**TASK GOAL:** Each line that holds the string "labels" counts once. Say how many such lines the entries have, giving the number only.

**DATA SHOWN:**
* * * * * * * * *

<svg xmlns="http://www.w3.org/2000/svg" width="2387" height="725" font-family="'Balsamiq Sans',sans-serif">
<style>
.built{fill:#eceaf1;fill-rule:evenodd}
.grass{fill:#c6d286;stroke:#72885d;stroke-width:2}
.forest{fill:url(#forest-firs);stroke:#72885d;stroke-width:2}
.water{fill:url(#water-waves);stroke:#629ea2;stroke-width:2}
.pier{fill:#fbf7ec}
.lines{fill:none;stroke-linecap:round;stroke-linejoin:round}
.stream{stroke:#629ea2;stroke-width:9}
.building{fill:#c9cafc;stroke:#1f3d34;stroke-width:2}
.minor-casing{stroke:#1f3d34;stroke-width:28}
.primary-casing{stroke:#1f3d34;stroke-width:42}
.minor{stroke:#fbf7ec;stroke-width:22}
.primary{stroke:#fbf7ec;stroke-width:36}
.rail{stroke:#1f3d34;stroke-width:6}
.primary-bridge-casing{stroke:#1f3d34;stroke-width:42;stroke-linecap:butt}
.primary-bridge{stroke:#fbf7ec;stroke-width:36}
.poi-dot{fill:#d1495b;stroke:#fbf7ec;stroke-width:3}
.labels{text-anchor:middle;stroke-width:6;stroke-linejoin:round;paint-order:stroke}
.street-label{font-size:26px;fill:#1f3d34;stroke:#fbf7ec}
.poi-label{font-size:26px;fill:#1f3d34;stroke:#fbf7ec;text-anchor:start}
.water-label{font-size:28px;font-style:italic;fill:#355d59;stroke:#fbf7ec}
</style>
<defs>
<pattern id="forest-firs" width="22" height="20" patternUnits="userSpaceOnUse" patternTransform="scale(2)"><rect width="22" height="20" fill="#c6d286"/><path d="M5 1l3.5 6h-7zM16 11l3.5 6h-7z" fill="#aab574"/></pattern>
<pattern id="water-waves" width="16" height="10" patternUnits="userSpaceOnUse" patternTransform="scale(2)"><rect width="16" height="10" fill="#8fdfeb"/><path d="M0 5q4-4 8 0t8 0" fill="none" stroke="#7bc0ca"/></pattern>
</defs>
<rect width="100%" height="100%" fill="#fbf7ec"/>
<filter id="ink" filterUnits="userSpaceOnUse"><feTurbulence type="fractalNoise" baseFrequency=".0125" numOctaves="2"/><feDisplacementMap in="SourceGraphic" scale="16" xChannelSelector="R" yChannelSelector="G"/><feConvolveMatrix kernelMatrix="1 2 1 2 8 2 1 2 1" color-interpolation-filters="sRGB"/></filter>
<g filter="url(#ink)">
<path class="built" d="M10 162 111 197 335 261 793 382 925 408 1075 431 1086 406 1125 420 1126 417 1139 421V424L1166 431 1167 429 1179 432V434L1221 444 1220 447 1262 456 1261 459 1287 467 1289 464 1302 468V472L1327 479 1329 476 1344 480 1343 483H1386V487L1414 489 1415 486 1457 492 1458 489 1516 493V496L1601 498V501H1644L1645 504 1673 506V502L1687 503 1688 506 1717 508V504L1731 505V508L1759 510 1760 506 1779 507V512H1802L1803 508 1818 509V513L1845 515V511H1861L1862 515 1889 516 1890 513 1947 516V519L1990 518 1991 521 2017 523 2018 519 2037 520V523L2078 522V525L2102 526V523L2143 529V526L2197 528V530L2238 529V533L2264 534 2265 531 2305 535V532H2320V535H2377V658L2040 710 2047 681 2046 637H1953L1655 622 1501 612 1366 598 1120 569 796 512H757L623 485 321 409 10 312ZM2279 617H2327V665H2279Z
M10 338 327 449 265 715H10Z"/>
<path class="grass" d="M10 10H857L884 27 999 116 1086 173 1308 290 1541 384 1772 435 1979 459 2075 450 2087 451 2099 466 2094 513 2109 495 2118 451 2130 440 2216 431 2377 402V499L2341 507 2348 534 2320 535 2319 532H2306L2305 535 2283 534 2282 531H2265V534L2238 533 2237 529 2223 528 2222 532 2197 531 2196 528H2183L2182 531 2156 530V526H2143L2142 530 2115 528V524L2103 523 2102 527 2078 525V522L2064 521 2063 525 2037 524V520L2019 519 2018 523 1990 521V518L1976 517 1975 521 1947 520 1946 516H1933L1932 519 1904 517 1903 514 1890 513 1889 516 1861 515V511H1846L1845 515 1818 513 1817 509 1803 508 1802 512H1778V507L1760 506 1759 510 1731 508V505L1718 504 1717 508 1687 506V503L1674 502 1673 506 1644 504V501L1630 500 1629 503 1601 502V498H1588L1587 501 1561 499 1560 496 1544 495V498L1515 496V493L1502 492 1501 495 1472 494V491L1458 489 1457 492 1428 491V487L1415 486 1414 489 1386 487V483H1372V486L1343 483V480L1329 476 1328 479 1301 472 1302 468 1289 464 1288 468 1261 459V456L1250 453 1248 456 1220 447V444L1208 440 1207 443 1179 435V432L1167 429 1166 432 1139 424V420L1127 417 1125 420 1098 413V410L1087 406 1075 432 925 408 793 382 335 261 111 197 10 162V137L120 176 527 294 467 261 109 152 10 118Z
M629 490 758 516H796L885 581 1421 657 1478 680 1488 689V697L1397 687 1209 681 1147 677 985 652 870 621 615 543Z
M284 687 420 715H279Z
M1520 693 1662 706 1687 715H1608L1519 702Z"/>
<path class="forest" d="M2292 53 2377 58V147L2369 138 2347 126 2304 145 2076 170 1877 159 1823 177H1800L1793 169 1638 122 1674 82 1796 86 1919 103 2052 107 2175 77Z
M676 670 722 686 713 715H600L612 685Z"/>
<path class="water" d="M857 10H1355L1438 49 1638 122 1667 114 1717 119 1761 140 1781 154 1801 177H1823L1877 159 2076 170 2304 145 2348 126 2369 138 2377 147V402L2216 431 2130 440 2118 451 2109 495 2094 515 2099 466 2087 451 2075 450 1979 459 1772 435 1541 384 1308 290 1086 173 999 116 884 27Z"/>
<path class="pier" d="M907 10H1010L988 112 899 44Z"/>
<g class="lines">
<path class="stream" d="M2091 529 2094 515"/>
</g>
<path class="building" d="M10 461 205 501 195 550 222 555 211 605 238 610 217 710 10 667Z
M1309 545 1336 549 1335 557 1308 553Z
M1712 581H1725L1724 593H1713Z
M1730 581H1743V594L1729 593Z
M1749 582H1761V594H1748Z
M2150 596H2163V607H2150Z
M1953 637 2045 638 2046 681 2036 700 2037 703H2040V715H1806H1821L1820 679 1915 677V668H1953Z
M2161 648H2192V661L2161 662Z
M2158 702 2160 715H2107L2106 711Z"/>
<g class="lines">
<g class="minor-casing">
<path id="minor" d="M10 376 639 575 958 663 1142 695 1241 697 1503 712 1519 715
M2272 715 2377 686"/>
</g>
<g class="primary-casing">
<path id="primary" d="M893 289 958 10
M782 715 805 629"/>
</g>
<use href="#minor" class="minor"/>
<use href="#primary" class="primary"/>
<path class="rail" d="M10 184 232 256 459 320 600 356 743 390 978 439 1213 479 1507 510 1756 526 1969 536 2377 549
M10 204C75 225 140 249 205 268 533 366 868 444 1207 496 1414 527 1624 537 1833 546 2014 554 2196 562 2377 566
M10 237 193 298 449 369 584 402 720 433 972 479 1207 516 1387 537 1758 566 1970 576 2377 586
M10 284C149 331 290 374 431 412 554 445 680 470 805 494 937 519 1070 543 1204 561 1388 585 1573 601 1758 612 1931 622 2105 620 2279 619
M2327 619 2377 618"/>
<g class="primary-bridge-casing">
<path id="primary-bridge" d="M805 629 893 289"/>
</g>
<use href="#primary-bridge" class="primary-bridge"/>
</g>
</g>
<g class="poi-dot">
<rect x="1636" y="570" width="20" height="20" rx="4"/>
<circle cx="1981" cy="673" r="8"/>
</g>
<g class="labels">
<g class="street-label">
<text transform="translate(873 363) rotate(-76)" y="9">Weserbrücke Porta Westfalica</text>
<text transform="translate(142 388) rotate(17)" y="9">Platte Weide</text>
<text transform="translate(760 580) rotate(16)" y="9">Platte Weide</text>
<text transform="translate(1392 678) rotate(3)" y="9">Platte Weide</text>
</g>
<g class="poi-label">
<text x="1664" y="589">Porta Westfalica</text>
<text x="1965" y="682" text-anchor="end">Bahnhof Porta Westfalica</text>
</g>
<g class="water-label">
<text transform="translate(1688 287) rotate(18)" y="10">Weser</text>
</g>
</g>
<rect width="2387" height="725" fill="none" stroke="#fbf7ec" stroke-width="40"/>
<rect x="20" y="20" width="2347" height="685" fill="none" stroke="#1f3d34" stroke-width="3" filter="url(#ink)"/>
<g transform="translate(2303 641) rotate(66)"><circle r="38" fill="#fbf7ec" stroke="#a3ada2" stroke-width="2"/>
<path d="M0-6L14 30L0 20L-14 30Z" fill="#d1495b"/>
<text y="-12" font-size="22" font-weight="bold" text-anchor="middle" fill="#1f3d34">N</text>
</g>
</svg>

* * * * * * * * *

**TASK OUTPUT:** 2